Police brutality during double eviction in Bologna

Clashes outside the Làbas social centre.
Clashes outside the Làbas social centre.

Police injured more than a dozen people, two seriously, on a day where two social centres were violently evicted in Bologna.

Submitted by Ed on August 9, 2017

Activists in Bologna were awoken at dawn on Tuesday (8th Aug) to news of evictions at two of the city’s social centres, Làbas and Laboratorio Crash. At Làbas, where the violence took place, this has resulted in over 30 people, including 14 migrants, being made homeless.

Outside Làbas, a social centre in the heart of Bologna for the past five years, around 30 activists who had been tipped off about the eviction the previous evening blockaded the entrance against riot police carrying out the eviction.

Police initially attempted to drag protesters away from the entrance but, when that failed, began beating people with truncheons. Protesters fought back, creating barricades from bales of hay that had been set on fire. The entire area was shut down with police closing off streets to all traffic for hours.

Fighting then spilled over into nearby streets with protesters denouncing the injuries of around a dozen people, two seriously injured by police. Police, meanwhile, claim six officers were injured during the fighting.

La Repubblica reports numerous local residents coming out of their houses angered by police actions. “What problems were they causing?” one asked police.

“It’s a tragedy,” said another, “the area has lost a unique part of social life.”

Meanwhile, activists also denounced the local Mayor, who had promised to find a solution which would avoid eviction and claims that the eviction was an independent action of the local judiciary: “Where has the mayor been these last few months? A solution hasn’t been found, we want to speak with him, for now there’s been nothing concrete. Until now we’ve seen only evictions.

“Currently, the local council has no plan [...] it needs to assume responsibility for the regularisation of Làbas.”

Activists announced that there would be a public meeting at the end of the month in preparation for a demonstration on September 9th to take back Làbas.

At the same time that the Làbas eviction was happening, another eviction was being carried out at Laboratorio Crash, in operation for 17 years with roots in the post-Genova anti-globalisation movement, on the outskirts of Bologna. However, at the time police forced entry there were no activists on the premises.

In a statement posted to the Crash Facebook page they state:

This eviction of the Laboratorio Crash was done through a court order for the seizure of the judiciary dated last August 4th. The first decree of emergency seizure issued nearly ten years ago was unsuccessful, we won the criminal trial with the acquittal of all the defendants [...] The owners, speculation and investment fund Prelios, had always refused to sit at a table without the assurance of some of the municipal junta, and so it came to today's eviction, ordered by the prosecutor's office, executed by the police, and made possible by the disengagement of the administrations.

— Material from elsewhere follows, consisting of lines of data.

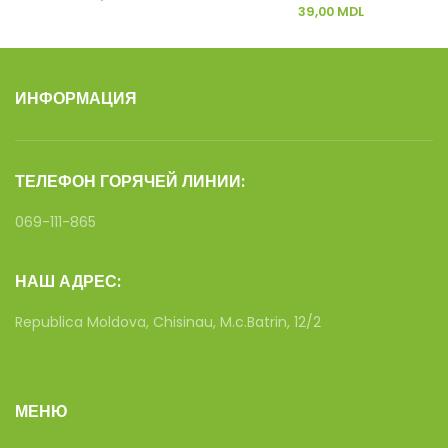
39,00
MDL
ИНФОРМАЦИЯ
ТЕЛЕФОН ГОРЯЧЕЙ ЛИНИИ:
069-111-865
НАШ АДРЕС:
Republica Moldova, Chisinau, M.c.Batrin, 12/2
МЕНЮ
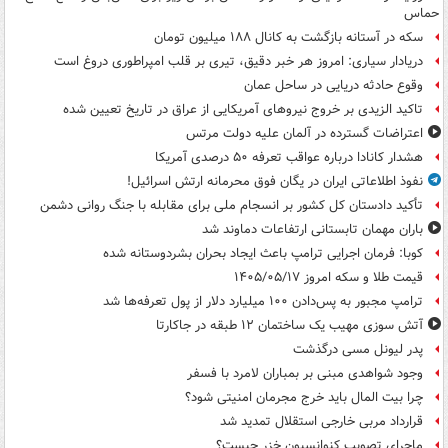
حماس
سکه در آستانه بازگشت به کانال ۱۸۸ میلیون تومان
دریادار سیاری: امروز هر خبر دقیق، تیری بر قلب امپراطوری دروغ است
وقوع حادثه دریایی در ساحل عمان
تاکید الزیدی بر خروج نیروهای آمریکایی از عراق در تاریخ تعیین شده
اعتراضات گسترده در آلمان علیه دولت مرتس
هشدار کانادا درباره عواقب تعرفه ۵۰ درصدی آمریکا
نفوذ اطلاعاتی ایران در یگان فوق محرمانه ارتش اسرائیل!
تأکید دادستان کل کشور بر انسجام ملی برای مقابله با جنگ روانی دشمن
باران مهمان تابستانی ارتفاعات دماوند شد
کوبا: فرمان اجرایی ترامپ باعث ایجاد بحران بشردوستانه شده
قیمت طلا و سکه امروز ۱۴۰۵/۰۵/۱۷
ترامپ مجبور به پس‌دادن ۱۰۰ میلیارد دلار از پول تعرفه‌ها شد
آتش سوزی مهیب یک ساختمان ۱۲ طبقه در جاکارتا
پدر لیونل مسی درگذشت
وجود شواهدی مبنی بر بمباران لامرد با فسفر
چرا بیت المال باید خرج مجرمان امنیتی شود؟
قرارداد مربی خارجی استقلال تمدید شد
ماجرای تصویب کنوانسیون خزر چیست؟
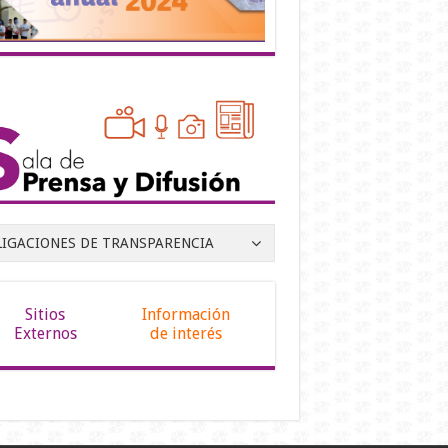
LIGACIONES DE TRANSPARENCIA
Sitios
Información
Externos
de interés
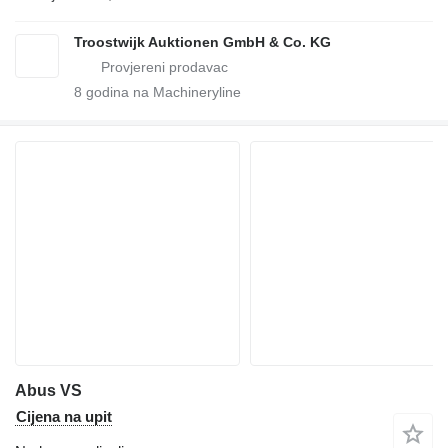
Troostwijk Auktionen GmbH & Co. KG
8
godina na Machineryline
Abus VS
Cijena na upit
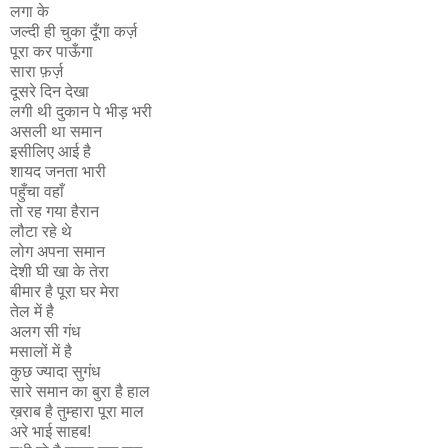
लगा के
जल्दी ही चुका दूँगा कर्ज़
पूरा कर पाऊँगा
सारा फ़र्ज़
दूसरे दिन देखा
लगी थी दुकान पे भीड़ भरी
असली था समान
इसीलिए आई है
शायद जनता भारी
पहुँचा वहाँ
तो रह गया हैरान
लौटा रहे थे
लोग अपना समान
देशी घी खा के तेरा
बीमार है पूरा घर मेरा
तेल में है
अलग सी गंध
मसालों में है
कुछ ज्यादा सुगंध
सारे समान का बुरा है हाल
ख़राब है तुम्हारा पूरा माल
अरे भाई साहब!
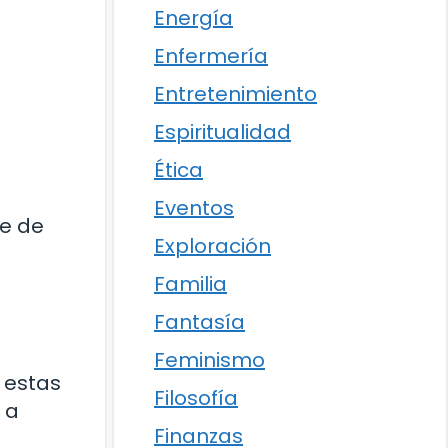
Energía
Enfermería
Entretenimiento
Espiritualidad
Ética
Eventos
se de
Exploración
Familia
Fantasía
Feminismo
 estas
Filosofía
 a
Finanzas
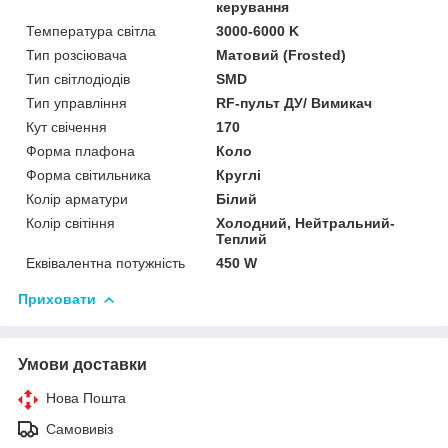
керування
Температура світла
3000-6000 K
Тип розсіювача
Матовий (Frosted)
Тип світлодіодів
SMD
Тип управління
RF-пульт ДУ/ Вимикач
Кут свічення
170
Форма плафона
Коло
Форма світильника
Круглі
Колір арматури
Білий
Колір світіння
Холодний, Нейтральний-
Теплий
Еквівалентна потужність
450 W
Приховати
Умови доставки
Нова Пошта
Самовивіз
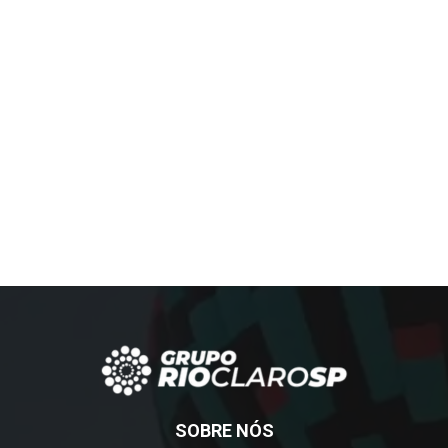
SOBRE NÓS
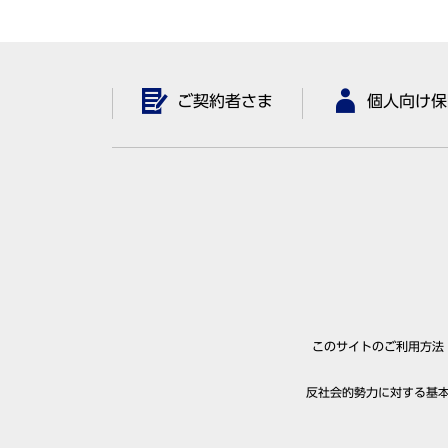
ご契約者さま
個人向け保
このサイトのご利用方法
反社会的勢力に対する基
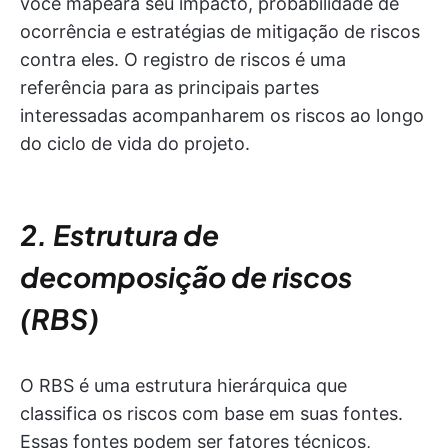
você mapeará seu impacto, probabilidade de
ocorrência e estratégias de mitigação de riscos
contra eles. O registro de riscos é uma
referência para as principais partes
interessadas acompanharem os riscos ao longo
do ciclo de vida do projeto.
2. Estrutura de
decomposição de riscos
(RBS)
O RBS é uma estrutura hierárquica que
classifica os riscos com base em suas fontes.
Essas fontes podem ser fatores técnicos,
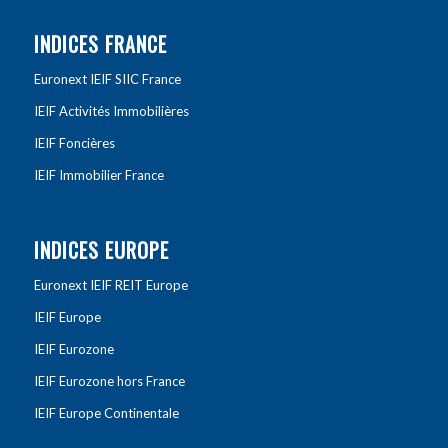
INDICES FRANCE
Euronext IEIF SIIC France
IEIF Activités Immobilières
IEIF Foncières
IEIF Immobilier France
INDICES EUROPE
Euronext IEIF REIT Europe
IEIF Europe
IEIF Eurozone
IEIF Eurozone hors France
IEIF Europe Continentale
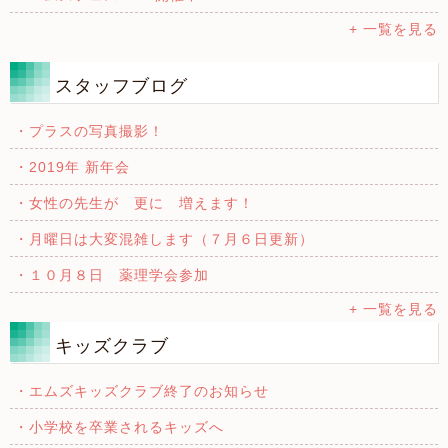
+ 一覧を見る
スタッフブログ
・プラスの写真撮影！
・2019年 新年会
・女性の先生が 更に 増えます！
・月曜日は大変混雑します（７月６日更新）
・１０月８日 薬理学会参加
+ 一覧を見る
キッズクラブ
・エムズキッズクラブ終了のお知らせ
・小学校を卒業されるキッズへ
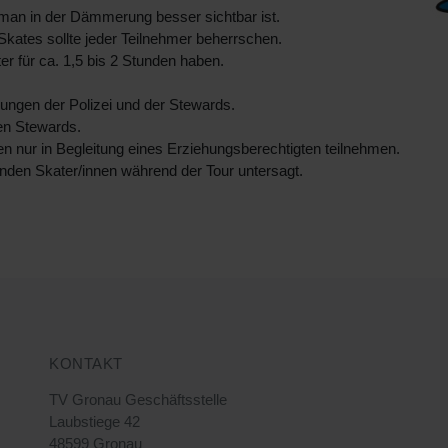
t man in der Dämmerung besser sichtbar ist.
kates sollte jeder Teilnehmer beherrschen.
er für ca. 1,5 bis 2 Stunden haben.
ungen der Polizei und der Stewards.
en Stewards.
en nur in Begleitung eines Erziehungsberechtigten teilnehmen.
enden Skater/innen während der Tour untersagt.
KONTAKT
TV Gronau Geschäftsstelle
Laubstiege 42
48599 Gronau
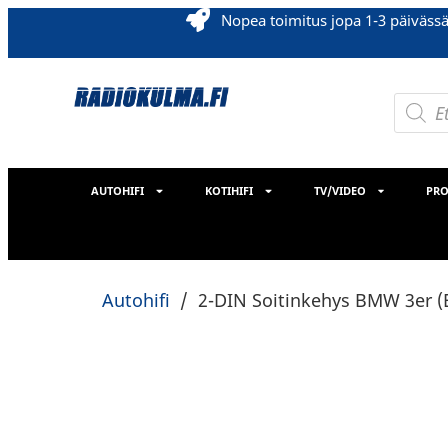
Nopea toimitus jopa 1-3 päiväss
AUTOHIFI
KOTIHIFI
TV/VIDEO
PRO
Autohifi
/
2-DIN Soitinkehys BMW 3er (E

This is the mechanism of governance that administers the territory of Bologna by guaranteeing real estate speculation funds to enrich themselves more and more, trampling with great violence on the right to live and stealing spaces of social and cultural coming together.

Recent housing occupations and evictions

Bologna has long been considered one of Italy’s ‘Red Cities,’ a centre for autonomous anti-capitalist organising. In recent years, however, there has been a shift in economic and cultural model in the city whereby student/youth cultural life, itself long-associated with the city’s radicalism, has reduced in importance, replaced instead by the tourist industry and food service sector. This makes squats like Làbas prime real estate which cannot merely be handed over to the radical left to house poor and migrant workers and organise cultural activities.

In 2013, Bologna saw a wave of housing occupations, which saw, amongst other things, a dozen families occupy an abandoned housing estate.

However, many of these occupations have been evicted, most infamously with the shocking 2015 eviction of over 300 people (including 100 children) from the ex-Telecom building and, in 2016, the eviction of 100 people, 34 of them children, from a building in the working-class neighbourhood of Bolognina.